Among the excellent suggestions for future iterations of the course:

  • One-on-one mid-term conferences to discuss how a student is progressing and identifying specific things to work on. This is gold. I simply never thought of doing this, and it is so obvious.
  • More leveraging of the blog, which several of you really liked. This continues the conversation from Friday mornings, allows the quieter ones to chime in, and provides us with a record of our discussions. I just dropped the ball on this one, as I said up top.
  • More on managing the online content. We focused on developing the content but simply didn’t get to managing it very much. This is a valid criticism, and my response is simply the time issue. We spend about 37 hours together over the course of the semester. Things go wrong, and unanticipated changes must be made. We just flat out ran out of time on put-together. But we are in really good shape.

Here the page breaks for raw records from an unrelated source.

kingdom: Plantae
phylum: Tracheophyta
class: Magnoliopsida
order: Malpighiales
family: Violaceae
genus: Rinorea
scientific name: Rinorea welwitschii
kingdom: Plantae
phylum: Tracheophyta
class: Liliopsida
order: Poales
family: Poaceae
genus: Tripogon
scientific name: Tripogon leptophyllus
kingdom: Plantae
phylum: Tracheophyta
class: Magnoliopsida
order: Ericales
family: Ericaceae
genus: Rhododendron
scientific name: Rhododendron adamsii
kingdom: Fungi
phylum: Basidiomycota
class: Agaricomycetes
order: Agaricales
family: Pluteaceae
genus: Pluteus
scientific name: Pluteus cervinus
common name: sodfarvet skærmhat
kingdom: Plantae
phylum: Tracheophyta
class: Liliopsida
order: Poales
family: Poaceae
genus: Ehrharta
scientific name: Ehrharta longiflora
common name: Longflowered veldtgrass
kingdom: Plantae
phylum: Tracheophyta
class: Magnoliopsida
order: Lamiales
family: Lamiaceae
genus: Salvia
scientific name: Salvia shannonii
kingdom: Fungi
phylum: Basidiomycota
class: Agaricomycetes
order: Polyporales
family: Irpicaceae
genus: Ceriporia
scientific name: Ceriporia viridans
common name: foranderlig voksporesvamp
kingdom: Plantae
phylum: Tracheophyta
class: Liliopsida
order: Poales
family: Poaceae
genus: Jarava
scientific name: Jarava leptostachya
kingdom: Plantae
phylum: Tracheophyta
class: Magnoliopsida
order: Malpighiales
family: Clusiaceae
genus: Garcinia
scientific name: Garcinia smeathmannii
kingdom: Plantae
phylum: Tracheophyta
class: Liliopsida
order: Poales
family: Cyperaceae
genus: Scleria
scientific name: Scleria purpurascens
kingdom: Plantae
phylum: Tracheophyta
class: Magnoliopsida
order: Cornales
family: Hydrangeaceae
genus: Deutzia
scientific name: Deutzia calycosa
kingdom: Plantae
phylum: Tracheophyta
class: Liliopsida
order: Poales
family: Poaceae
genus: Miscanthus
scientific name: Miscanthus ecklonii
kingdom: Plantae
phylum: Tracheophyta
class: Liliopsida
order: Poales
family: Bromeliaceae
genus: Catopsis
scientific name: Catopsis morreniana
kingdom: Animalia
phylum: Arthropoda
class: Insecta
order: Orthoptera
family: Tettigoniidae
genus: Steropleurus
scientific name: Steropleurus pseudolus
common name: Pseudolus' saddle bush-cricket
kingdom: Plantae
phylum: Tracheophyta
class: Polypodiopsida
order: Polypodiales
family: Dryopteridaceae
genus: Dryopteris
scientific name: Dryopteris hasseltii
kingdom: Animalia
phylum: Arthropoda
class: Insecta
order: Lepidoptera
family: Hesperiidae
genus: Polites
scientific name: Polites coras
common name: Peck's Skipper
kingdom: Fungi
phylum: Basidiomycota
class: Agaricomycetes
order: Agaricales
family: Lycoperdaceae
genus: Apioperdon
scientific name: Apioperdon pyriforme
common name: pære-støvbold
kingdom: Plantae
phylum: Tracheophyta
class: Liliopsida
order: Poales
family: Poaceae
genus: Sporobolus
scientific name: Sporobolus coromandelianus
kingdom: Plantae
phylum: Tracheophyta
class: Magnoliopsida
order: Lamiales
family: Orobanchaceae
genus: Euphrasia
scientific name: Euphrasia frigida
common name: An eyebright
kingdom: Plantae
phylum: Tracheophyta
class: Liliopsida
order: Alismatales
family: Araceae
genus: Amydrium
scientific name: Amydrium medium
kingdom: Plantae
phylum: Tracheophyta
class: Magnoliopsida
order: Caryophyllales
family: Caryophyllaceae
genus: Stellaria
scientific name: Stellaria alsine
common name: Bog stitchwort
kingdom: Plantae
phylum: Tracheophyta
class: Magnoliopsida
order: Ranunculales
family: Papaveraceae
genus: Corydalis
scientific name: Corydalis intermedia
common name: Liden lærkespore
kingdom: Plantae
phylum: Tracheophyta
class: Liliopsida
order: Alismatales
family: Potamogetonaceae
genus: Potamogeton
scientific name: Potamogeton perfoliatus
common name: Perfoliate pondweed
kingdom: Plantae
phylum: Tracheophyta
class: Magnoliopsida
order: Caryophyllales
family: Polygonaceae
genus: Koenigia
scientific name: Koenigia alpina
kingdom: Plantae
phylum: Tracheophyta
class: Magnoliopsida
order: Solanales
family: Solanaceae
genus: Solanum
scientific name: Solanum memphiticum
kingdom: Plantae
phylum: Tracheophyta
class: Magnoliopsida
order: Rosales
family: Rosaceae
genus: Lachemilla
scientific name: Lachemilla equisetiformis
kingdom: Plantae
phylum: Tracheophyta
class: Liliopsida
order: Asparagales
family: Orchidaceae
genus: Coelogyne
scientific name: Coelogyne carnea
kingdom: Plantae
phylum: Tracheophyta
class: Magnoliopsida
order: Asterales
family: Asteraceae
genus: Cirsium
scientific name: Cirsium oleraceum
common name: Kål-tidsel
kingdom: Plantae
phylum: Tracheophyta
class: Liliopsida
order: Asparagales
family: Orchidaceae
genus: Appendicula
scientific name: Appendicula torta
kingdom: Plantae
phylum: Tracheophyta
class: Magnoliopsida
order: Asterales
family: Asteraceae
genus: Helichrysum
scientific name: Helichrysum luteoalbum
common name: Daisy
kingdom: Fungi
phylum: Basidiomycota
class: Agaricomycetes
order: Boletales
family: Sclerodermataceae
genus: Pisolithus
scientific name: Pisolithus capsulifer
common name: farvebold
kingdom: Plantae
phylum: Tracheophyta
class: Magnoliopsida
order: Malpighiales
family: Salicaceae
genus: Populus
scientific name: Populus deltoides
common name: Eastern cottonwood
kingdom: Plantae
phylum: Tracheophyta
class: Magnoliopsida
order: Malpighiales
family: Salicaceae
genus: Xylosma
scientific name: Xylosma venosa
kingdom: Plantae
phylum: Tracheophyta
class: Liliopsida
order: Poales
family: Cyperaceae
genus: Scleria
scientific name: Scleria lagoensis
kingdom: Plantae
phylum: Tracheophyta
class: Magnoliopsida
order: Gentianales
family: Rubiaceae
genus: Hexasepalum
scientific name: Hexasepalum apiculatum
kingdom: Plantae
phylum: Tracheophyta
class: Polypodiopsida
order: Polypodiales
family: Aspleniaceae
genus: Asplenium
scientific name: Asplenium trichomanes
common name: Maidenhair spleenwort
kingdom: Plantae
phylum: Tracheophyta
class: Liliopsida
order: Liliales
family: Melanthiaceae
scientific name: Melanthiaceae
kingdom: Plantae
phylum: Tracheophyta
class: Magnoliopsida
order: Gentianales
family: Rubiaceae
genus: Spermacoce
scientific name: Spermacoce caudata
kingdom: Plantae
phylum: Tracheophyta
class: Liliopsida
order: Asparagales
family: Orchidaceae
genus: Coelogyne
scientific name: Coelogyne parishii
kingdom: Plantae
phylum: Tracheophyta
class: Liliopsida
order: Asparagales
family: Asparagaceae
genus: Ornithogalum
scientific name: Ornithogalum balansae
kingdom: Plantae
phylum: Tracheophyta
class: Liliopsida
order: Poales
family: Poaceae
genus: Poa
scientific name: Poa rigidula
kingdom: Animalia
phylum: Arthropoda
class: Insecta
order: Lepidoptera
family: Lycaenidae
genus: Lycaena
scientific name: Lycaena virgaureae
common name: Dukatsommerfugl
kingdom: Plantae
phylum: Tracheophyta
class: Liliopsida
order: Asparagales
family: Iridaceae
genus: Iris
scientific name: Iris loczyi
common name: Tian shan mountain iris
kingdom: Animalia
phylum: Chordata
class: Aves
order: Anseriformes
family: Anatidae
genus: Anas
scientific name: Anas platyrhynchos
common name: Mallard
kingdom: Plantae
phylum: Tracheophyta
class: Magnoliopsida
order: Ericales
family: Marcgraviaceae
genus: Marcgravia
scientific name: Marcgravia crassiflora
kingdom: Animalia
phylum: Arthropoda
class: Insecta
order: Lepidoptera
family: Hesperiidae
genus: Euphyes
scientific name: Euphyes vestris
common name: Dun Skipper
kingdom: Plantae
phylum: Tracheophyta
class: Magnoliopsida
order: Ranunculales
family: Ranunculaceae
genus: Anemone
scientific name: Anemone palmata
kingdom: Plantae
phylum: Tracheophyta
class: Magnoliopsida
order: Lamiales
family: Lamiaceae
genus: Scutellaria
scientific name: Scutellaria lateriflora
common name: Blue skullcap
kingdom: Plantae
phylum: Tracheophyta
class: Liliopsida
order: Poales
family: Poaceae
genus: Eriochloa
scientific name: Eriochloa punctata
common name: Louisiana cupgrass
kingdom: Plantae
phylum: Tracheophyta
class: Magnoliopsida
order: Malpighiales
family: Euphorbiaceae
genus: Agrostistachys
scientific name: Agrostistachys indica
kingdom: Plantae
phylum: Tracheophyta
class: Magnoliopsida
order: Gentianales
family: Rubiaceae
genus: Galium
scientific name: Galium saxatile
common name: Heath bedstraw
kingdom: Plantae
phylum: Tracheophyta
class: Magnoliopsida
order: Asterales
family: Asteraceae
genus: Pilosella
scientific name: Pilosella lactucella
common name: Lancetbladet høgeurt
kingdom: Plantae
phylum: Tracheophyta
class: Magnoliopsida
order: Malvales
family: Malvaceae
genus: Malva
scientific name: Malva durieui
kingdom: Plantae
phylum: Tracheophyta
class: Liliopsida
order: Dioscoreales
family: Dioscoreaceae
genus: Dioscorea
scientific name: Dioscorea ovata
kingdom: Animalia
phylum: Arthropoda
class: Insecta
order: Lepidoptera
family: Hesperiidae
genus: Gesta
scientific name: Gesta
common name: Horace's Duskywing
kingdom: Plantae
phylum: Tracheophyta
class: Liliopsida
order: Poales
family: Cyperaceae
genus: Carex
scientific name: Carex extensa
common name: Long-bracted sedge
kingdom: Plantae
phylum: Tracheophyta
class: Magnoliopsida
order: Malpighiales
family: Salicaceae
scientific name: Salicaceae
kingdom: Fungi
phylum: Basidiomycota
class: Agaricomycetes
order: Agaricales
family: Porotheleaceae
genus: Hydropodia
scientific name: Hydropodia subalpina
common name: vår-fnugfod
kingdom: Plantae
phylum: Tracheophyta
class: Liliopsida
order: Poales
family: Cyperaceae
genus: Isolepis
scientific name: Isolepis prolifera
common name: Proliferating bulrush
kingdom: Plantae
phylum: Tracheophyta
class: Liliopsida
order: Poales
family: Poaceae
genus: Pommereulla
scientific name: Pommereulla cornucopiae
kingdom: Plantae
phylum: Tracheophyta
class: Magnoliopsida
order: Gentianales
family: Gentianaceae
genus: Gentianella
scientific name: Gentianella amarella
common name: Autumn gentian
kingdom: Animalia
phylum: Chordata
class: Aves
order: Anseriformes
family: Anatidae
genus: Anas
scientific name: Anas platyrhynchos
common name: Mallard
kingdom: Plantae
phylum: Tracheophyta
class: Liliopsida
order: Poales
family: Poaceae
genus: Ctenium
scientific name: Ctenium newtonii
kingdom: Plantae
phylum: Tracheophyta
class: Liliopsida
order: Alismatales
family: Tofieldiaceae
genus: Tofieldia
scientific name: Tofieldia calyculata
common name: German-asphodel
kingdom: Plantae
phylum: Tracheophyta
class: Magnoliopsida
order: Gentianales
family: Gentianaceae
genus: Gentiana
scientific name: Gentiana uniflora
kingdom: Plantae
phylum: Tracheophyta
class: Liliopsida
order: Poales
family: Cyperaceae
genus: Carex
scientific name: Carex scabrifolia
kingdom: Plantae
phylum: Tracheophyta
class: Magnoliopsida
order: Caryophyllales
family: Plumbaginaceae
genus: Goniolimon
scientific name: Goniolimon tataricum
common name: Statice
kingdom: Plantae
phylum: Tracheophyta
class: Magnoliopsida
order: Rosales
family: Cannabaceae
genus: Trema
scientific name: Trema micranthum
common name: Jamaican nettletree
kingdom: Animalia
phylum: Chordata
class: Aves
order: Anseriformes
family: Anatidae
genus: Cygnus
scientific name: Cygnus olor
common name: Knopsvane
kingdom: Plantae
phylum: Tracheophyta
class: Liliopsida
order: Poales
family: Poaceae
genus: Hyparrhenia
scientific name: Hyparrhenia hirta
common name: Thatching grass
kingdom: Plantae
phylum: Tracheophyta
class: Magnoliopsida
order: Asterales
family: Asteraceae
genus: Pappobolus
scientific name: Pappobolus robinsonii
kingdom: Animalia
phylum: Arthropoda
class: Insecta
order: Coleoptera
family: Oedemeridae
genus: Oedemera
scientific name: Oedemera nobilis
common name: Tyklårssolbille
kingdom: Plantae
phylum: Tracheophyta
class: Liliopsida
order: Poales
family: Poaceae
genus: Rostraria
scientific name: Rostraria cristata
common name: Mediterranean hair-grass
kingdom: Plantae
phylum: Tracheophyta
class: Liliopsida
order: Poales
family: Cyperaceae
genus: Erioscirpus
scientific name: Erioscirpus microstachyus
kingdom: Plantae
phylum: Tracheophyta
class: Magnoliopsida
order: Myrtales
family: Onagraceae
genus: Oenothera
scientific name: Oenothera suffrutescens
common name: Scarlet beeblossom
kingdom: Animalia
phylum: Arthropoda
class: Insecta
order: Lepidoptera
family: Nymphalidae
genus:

Check the ARC URL in about two weeks, and you should see all of your content and a fairly complete, robust site that you each can use in portfolios and as an example of your work to show potential employers.
  • Finally, at least two students reported that more direction would have helped. Yet, other students said the autonomy forced them to get it done, to be resourceful. I loved the fact that you all overcame, that you each learned what you needed to learn to produce quality stories, which you clearly did. The proof is always in the pudding.

Based on the products of your work and the comments in your reflections, excerpted here, the course was a phenomenal success. And we served a good cause with urgent need in the process. How cool is that?